---- STUDY MATERIAL

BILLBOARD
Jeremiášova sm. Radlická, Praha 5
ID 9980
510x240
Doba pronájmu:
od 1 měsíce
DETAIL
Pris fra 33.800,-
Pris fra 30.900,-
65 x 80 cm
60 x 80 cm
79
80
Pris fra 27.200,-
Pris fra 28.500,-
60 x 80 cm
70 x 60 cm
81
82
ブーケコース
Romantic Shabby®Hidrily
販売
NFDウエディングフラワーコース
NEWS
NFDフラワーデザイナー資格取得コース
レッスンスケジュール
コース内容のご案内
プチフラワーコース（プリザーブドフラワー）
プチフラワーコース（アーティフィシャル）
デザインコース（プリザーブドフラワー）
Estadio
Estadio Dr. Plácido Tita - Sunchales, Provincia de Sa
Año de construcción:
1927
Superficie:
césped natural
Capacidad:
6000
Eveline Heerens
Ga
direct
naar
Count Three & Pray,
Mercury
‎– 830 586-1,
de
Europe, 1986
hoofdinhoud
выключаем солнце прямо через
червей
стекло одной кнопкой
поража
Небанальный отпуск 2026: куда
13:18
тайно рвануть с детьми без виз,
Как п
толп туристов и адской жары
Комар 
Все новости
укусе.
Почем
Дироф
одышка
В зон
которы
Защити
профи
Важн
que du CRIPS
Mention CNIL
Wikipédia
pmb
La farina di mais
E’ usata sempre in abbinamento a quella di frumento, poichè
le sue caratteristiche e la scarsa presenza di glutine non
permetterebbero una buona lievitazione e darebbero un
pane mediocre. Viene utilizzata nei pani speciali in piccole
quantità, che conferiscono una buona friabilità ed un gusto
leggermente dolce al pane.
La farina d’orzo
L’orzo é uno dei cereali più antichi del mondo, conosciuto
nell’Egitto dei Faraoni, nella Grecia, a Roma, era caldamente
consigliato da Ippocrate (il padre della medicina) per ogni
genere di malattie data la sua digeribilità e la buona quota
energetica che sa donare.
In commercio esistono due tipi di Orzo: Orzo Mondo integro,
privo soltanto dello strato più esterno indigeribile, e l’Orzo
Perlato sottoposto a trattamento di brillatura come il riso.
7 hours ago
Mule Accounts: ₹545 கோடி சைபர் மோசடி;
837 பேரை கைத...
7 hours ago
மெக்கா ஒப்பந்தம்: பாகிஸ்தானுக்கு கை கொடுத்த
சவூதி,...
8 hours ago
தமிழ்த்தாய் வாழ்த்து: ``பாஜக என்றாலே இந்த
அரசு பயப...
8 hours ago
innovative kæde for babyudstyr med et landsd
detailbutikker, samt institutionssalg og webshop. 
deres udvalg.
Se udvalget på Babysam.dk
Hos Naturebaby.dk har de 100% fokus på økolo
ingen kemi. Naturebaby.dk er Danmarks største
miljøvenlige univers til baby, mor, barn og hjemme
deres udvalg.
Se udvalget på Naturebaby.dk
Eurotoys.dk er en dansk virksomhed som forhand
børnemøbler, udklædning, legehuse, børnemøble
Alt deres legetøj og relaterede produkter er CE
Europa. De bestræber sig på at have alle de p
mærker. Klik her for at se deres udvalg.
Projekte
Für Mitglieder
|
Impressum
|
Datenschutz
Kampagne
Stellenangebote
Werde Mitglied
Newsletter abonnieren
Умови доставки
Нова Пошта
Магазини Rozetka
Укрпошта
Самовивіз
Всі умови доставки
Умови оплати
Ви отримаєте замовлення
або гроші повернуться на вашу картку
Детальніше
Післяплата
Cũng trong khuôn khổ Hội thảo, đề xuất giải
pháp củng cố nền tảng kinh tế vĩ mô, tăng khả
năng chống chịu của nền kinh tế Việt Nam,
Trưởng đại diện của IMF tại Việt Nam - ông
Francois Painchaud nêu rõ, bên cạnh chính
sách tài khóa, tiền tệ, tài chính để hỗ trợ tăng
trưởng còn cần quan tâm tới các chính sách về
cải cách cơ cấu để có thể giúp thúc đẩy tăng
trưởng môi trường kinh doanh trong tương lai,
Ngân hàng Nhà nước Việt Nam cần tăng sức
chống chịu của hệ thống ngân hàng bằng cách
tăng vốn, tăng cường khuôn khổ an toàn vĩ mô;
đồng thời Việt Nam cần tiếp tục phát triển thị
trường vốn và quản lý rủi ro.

--------

> _WORK INSTRUCTIONS_:
Quote everything from the first line of the records down through the line containing "NFDウエディングフラワーコース", keeping both of those lines.

> _ANSWER_:
BILLBOARD
Jeremiášova sm. Radlická, Praha 5
ID 9980
510x240
Doba pronájmu:
od 1 měsíce
DETAIL
Pris fra 33.800,-
Pris fra 30.900,-
65 x 80 cm
60 x 80 cm
79
80
Pris fra 27.200,-
Pris fra 28.500,-
60 x 80 cm
70 x 60 cm
81
82
ブーケコース
Romantic Shabby®Hidrily
販売
NFDウエディングフラワーコース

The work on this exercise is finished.